If this is, in fact, what is happening, treatment should focus on immune modulation (like NSAIDs, corticosteroids, or DMARDs) rather than prescribing additional antibiotics.
But it relies on an assumption that deserves closer scrutiny.
The Limitation: Testing for Live Bacteria Is Inherently Difficult
In the study, researchers did not detect live Borrelia organisms in the joint fluid. But absence of evidence is not evidence of absence. Detecting Borrelia in synovial fluid or tissue is notoriously challenging. The spirochete can exist in low numbers, in difficult-to-access niches, and in forms that evade conventional PCR or culture methods.

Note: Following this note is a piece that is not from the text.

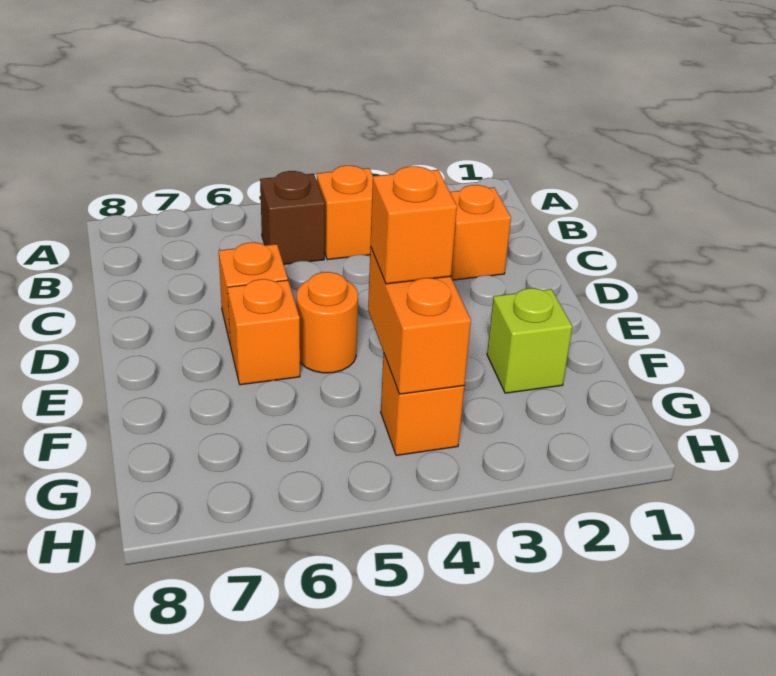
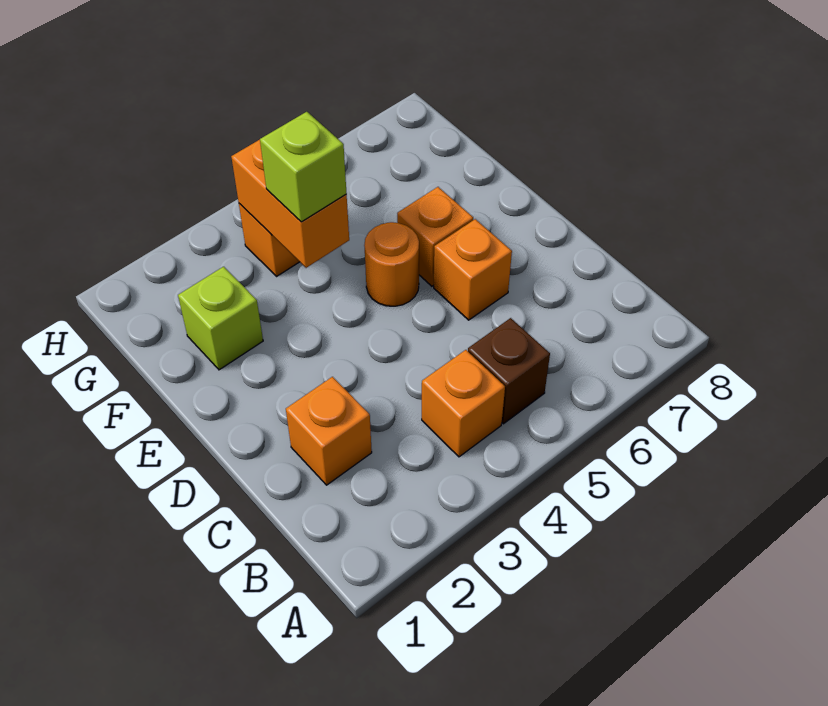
orange 1x1 brick [370,166,457,284] -> lime 1x1 brick [260,112,347,222]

That means the peptidoglycan seen in joint fluid could, in some cases, reflect ongoing bacterial turnover—not just sterile remnants. This would imply that in at least a subset of patients, the infection persists despite antibiotic treatment.
Such cases could still benefit from additional or combination antibiotic therapy—not just anti-inflammatory or immunosuppressive approaches.
Clinical Implications: Why This Distinction Matters
Understanding whether peptidoglycan signals active infection or immune debris matters deeply for treatment. If inflammation is being driven by an ongoing, hard-to-detect infection, suppressing the immune system without addressing the infection may worsen the condition or delay recovery.
On the other hand, if the inflammation is truly sterile and immune-driven, unnecessary antibiotic use could increase risks without benefit.
Both scenarios likely exist in different patients—which may explain the wide variability in treatment outcomes. Some improve with a second course of antibiotics. Others need immune-focused therapies. Without a reliable test to distinguish between these cases, treatment remains uncertain and often delayed.
A Call for More Nuanced Understanding
The discovery of peptidoglycan is a step forward in understanding the biology of Lyme arthritis—but it also underscores how much we still don’t know. Treating persistent Lyme symptoms as if they’re always post-infectious could leave some patients undertreated. Treating everyone with extended antibiotics risks overtreatment.
A more individualized, evidence-informed approach is needed—one that acknowledges the limitations of current testing, the biology of bacterial persistence, and the diverse experiences of patients.
Until we can reliably tell whether inflammation means debris or active disease, the question of lingering infection remains open—and critical.